La CMAJ è la principale rivista di medicina generale Canadese, fonte di informazione per i medici in Canada.

Articolo tradotto:

Cure palliative pandemiche: salvare vite oltre i ventilatori .

Amit Arya MD, Sandy Buchman MD, Bruno Gagnon MD MSc, James Downar MDCM MHSc (Bioetica).

Riassunto e punti chiave:

La grave pandemia di coronavirus 2 (SARSCoV-2; sindrome respiratoria acuta CoVid-19) probabilmente metterà a dura prova il nostro sistema sanitario canadese spingendolo oltre le sue capacità. I servizi di cure palliative saranno necessari in molte diverse istituzioni di cura, comprese le unità di terapia intensiva, i reparti ospedalieri e i dipartimenti di emergenza e assistenza a lungo termine.
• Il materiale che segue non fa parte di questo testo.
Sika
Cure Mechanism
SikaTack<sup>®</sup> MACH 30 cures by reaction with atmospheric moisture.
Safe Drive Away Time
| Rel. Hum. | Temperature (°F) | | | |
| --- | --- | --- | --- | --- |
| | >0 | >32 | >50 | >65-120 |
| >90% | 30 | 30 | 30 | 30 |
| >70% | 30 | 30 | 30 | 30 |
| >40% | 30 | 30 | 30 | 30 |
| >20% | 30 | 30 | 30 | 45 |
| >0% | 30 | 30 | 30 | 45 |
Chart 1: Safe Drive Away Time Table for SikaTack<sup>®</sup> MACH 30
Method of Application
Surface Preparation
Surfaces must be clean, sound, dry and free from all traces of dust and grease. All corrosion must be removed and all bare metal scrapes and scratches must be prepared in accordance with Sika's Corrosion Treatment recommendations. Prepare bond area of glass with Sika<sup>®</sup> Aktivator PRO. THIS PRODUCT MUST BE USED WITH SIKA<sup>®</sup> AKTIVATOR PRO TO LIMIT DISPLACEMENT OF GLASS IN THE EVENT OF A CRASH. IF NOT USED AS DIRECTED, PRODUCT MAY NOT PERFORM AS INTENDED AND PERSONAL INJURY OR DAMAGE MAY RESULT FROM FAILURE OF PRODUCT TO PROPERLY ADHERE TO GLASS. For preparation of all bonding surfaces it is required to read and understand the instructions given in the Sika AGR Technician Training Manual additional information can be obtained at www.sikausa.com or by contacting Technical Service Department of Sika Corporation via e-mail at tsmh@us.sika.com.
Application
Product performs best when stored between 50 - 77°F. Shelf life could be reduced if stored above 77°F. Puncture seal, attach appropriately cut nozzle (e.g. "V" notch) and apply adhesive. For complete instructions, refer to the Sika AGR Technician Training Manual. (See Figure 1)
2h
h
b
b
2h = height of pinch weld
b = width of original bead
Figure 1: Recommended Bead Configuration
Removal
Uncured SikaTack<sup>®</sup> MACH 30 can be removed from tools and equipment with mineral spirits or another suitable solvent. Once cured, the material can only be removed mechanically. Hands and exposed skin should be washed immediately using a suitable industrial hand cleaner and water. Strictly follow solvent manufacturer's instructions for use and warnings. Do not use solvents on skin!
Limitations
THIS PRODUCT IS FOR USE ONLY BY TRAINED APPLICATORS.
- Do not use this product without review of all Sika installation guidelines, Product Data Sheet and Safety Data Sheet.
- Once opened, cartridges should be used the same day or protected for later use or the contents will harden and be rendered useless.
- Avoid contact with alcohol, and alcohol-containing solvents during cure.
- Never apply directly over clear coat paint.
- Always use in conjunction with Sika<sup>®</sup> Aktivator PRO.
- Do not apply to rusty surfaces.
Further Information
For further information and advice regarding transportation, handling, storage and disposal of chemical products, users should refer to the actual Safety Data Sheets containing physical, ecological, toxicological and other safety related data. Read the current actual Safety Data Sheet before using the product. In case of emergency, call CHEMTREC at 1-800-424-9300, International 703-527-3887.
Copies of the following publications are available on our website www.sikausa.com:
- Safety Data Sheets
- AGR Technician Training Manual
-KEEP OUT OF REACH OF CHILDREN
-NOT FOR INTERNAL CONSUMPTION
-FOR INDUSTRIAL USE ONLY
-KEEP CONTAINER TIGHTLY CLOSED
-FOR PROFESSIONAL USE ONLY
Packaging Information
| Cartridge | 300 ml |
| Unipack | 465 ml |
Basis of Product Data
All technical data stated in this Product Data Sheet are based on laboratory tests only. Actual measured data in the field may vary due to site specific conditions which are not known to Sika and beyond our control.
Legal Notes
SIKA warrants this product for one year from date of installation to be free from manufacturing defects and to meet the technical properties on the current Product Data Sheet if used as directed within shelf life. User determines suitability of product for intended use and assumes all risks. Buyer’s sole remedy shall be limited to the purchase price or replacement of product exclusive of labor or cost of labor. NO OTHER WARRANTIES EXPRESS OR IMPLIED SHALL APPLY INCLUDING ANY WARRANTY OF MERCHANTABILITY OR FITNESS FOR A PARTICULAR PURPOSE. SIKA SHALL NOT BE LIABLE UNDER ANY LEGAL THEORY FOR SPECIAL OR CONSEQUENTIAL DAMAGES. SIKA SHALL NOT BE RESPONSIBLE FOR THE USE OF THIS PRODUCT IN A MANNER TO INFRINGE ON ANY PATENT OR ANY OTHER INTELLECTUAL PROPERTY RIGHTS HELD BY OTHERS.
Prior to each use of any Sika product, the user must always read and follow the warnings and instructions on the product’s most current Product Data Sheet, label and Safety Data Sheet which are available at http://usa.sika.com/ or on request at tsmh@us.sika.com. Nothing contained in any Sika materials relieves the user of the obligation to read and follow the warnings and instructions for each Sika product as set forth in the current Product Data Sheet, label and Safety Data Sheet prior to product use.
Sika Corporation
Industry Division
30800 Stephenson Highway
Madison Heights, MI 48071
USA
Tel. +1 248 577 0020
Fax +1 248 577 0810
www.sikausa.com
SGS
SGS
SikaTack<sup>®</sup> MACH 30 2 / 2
Il processo decisionale condiviso tra clinici e pazienti è il processo di base nella pianificazione delle cure per la fine della vita; tuttavia, in una pandemia, l’ autonomia del paziente nella scelta di misure che possono prolungare la vita o il luogo dove morire potrebbe essere severamente limitata come conseguenza delle direttive sulla salute pubblica e della disponibilità delle risorse e alcuni pazienti potrebbero essere necessariamente isolati alla fine della vita.

I precedenti eventi catastrofici hanno insegnato molto su come meglio valutare i pazienti che necessitano di cure e parte di questo lavoro può essere adattato alle cure palliative; ma poco è stato scritto su come gestire coloro ai quali non vengono offerte misure di sostegno alla vita.

Consigliamo di agire subito per immagazzinare farmaci e forniture utilizzate nelle cure palliative, formare il personale per soddisfare le esigenze delle cure palliative, ottimizzare il nostro spazio, perfezionare i nostri sistemi, alleviare gli effetti della separazione, avere conversazioni critiche e porre attenzione alle popolazioni emarginate per garantire che tutti i pazienti siano curati equamente.

La pandemia SARS-CoV-2 è stata tragica per molte persone in tutto il mondo. Non riuscire a fornire ai canadesi cure palliative efficaci aggraverebbe la tragedia.